■ **PROBLEM DESCRIPTION**
Return only the lines of the listing below that run from the line with "174: (871, 1307)" through the line with "193: (875, 1142)", both ends included, exactly as written.

■ **TASK INPUTS**
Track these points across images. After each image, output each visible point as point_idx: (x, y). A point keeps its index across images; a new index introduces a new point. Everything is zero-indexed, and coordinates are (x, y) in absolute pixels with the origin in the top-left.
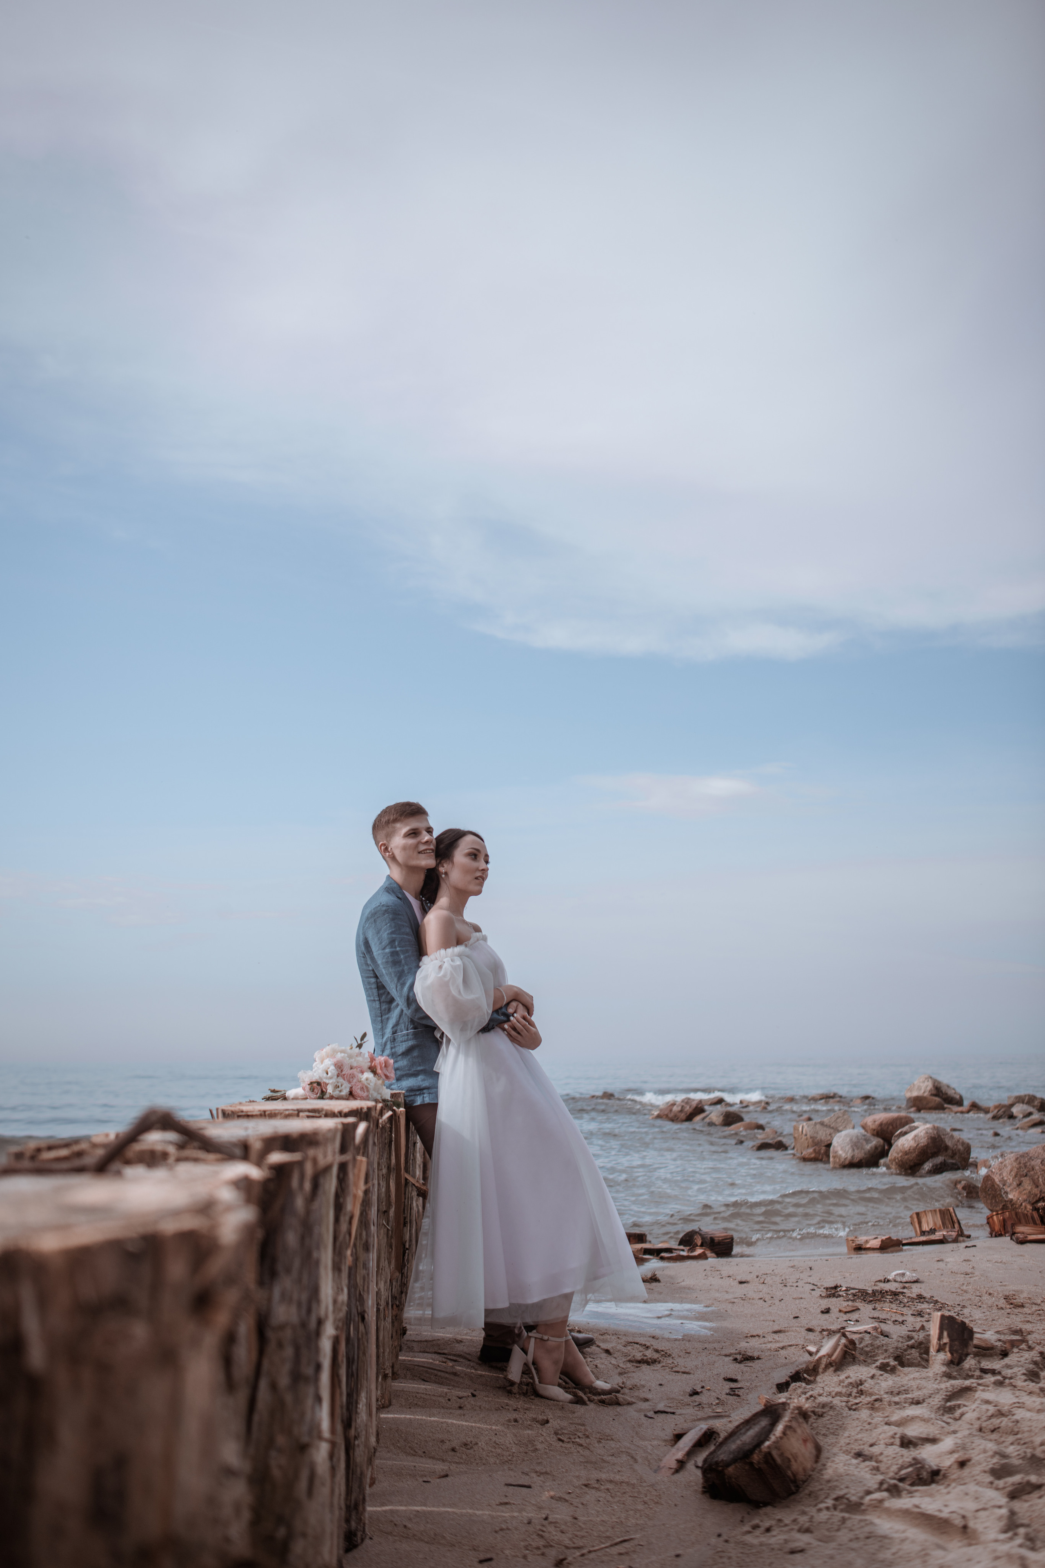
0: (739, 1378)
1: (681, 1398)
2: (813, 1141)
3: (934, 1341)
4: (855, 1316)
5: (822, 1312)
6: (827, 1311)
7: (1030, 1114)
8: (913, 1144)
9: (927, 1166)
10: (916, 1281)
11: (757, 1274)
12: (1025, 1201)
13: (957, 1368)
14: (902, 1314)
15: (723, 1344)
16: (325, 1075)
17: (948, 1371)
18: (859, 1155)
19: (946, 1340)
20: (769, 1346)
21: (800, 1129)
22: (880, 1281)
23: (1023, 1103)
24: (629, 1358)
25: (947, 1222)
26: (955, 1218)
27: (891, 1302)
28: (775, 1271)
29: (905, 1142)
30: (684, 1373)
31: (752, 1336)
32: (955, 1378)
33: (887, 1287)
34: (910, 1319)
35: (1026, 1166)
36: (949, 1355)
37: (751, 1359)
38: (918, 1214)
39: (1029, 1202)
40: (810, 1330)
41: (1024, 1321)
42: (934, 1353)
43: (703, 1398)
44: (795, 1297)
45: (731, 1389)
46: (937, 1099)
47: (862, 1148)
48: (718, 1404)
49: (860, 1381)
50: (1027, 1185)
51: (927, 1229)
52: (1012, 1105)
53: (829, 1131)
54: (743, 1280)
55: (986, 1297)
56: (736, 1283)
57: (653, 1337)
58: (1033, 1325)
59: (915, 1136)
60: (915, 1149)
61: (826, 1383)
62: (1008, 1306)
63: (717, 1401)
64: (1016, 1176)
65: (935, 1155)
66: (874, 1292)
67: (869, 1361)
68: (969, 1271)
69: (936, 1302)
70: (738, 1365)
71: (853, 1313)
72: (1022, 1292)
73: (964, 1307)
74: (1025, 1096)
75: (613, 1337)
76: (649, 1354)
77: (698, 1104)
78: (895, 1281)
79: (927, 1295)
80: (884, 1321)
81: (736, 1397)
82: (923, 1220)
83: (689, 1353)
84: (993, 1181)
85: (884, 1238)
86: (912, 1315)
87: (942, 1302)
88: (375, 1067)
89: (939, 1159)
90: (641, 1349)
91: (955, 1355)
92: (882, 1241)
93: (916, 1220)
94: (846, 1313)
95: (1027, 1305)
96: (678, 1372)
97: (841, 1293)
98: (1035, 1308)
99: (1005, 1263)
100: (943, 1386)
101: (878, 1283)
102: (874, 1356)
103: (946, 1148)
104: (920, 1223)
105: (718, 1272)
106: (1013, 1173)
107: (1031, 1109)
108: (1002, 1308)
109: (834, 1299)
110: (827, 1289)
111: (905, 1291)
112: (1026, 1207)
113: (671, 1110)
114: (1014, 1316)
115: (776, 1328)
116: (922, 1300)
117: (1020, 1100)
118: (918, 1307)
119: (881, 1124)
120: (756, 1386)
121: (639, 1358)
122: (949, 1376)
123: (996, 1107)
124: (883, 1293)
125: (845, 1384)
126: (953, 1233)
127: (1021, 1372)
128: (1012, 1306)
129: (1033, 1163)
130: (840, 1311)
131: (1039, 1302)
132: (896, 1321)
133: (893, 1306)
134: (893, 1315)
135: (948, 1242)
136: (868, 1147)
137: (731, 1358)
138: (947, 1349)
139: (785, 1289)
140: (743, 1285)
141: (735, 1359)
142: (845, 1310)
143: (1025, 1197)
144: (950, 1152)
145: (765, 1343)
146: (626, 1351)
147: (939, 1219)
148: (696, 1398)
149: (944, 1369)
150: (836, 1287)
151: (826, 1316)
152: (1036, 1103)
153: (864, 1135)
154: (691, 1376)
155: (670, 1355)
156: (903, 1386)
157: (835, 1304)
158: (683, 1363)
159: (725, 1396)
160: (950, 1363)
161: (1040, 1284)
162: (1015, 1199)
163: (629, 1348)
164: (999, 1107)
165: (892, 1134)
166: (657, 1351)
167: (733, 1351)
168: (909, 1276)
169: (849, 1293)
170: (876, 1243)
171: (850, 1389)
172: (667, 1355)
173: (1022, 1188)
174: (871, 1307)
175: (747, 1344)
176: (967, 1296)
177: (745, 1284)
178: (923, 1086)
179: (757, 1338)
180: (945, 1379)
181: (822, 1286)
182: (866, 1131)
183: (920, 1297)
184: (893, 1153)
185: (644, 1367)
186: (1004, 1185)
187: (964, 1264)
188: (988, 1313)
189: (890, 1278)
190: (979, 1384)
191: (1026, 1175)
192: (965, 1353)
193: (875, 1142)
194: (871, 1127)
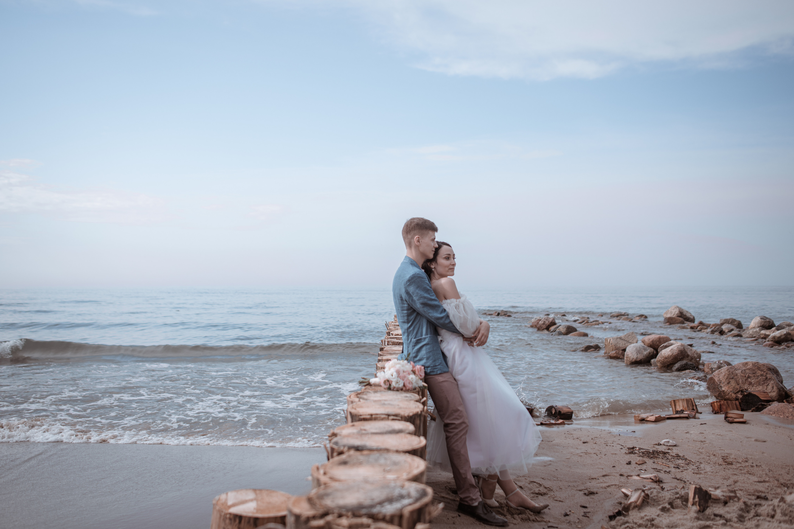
0: (587, 505)
1: (560, 517)
2: (615, 347)
3: (691, 500)
4: (644, 467)
5: (627, 464)
6: (629, 463)
7: (732, 330)
8: (670, 354)
9: (677, 366)
10: (675, 446)
11: (592, 437)
12: (731, 392)
13: (702, 514)
14: (669, 467)
15: (578, 483)
16: (391, 377)
17: (698, 516)
18: (640, 357)
19: (697, 499)
20: (602, 485)
21: (609, 341)
22: (656, 444)
23: (728, 323)
24: (532, 491)
25: (690, 406)
26: (694, 404)
27: (662, 458)
28: (601, 435)
29: (665, 353)
30: (560, 501)
31: (592, 479)
32: (701, 520)
33: (661, 448)
34: (673, 470)
35: (732, 374)
36: (698, 507)
37: (592, 493)
38: (674, 401)
39: (733, 393)
40: (621, 475)
41: (733, 474)
42: (691, 506)
43: (571, 518)
44: (612, 453)
45: (584, 512)
46: (681, 319)
47: (642, 354)
48: (578, 522)
49: (652, 518)
50: (733, 383)
51: (679, 410)
52: (722, 324)
53: (624, 342)
54: (585, 441)
55: (712, 457)
56: (581, 443)
57: (543, 479)
58: (738, 476)
59: (672, 349)
60: (671, 356)
61: (634, 517)
62: (724, 464)
63: (578, 520)
64: (727, 379)
65: (681, 359)
66: (653, 452)
67: (655, 504)
68: (703, 440)
69: (686, 459)
70: (586, 497)
71: (643, 465)
72: (731, 454)
73: (701, 463)
74: (730, 319)
75: (523, 478)
76: (542, 490)
77: (552, 320)
78: (664, 445)
79: (681, 455)
80: (659, 471)
81: (587, 518)
82: (677, 404)
83: (561, 489)
84: (714, 380)
85: (657, 416)
86: (674, 467)
87: (689, 459)
88: (415, 370)
89: (684, 362)
90: (538, 486)
91: (701, 507)
92: (656, 418)
93: (673, 404)
94: (639, 464)
95: (734, 463)
96: (557, 500)
97: (636, 451)
98: (739, 465)
99: (722, 436)
100: (695, 524)
101: (655, 446)
102: (658, 502)
103: (688, 356)
104: (675, 405)
105: (572, 435)
106: (725, 377)
107: (732, 327)
108: (721, 465)
109: (632, 455)
110: (629, 448)
111: (669, 451)
112: (731, 395)
113: (538, 323)
114: (727, 470)
115: (604, 474)
116: (678, 458)
117: (727, 321)
118: (677, 462)
119: (653, 341)
120: (596, 511)
121: (537, 492)
122: (698, 519)
123: (713, 325)
124: (658, 453)
125: (644, 519)
126: (693, 413)
127: (735, 516)
128: (726, 463)
129: (737, 372)
130: (636, 463)
131: (740, 461)
132: (666, 471)
133: (664, 461)
134: (664, 467)
135: (691, 418)
136: (645, 353)
137: (583, 492)
138: (697, 504)
139: (607, 447)
140: (585, 444)
141: (585, 494)
142: (639, 463)
143: (731, 390)
144: (690, 358)
145: (599, 483)
146: (530, 487)
147: (686, 404)
148: (567, 517)
149: (695, 515)
150: (633, 448)
151: (629, 466)
152: (736, 323)
153: (643, 347)
154: (564, 503)
155: (552, 490)
156: (674, 523)
157: (635, 458)
158: (560, 495)
159: (582, 517)
160: (699, 511)
161: (741, 450)
162: (726, 390)
163: (531, 485)
164: (715, 325)
165: (659, 346)
166: (546, 488)
167: (583, 488)
168: (672, 442)
169: (640, 451)
170: (652, 418)
171: (647, 522)
172: (550, 490)
173: (730, 385)
174: (652, 461)
175: (590, 483)
176: (702, 456)
177: (586, 444)
178: (674, 311)
179: (595, 480)
180: (696, 520)
181: (626, 446)
182: (644, 344)
183: (678, 456)
184: (659, 357)
185: (540, 497)
186: (720, 383)
187: (700, 435)
188: (714, 467)
189: (662, 443)
190: (713, 524)
191: (733, 378)
192: (706, 505)
193: (650, 350)
194: (647, 342)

■ **ANSWER TO THE EXERCISE**
174: (871, 1307)
175: (747, 1344)
176: (967, 1296)
177: (745, 1284)
178: (923, 1086)
179: (757, 1338)
180: (945, 1379)
181: (822, 1286)
182: (866, 1131)
183: (920, 1297)
184: (893, 1153)
185: (644, 1367)
186: (1004, 1185)
187: (964, 1264)
188: (988, 1313)
189: (890, 1278)
190: (979, 1384)
191: (1026, 1175)
192: (965, 1353)
193: (875, 1142)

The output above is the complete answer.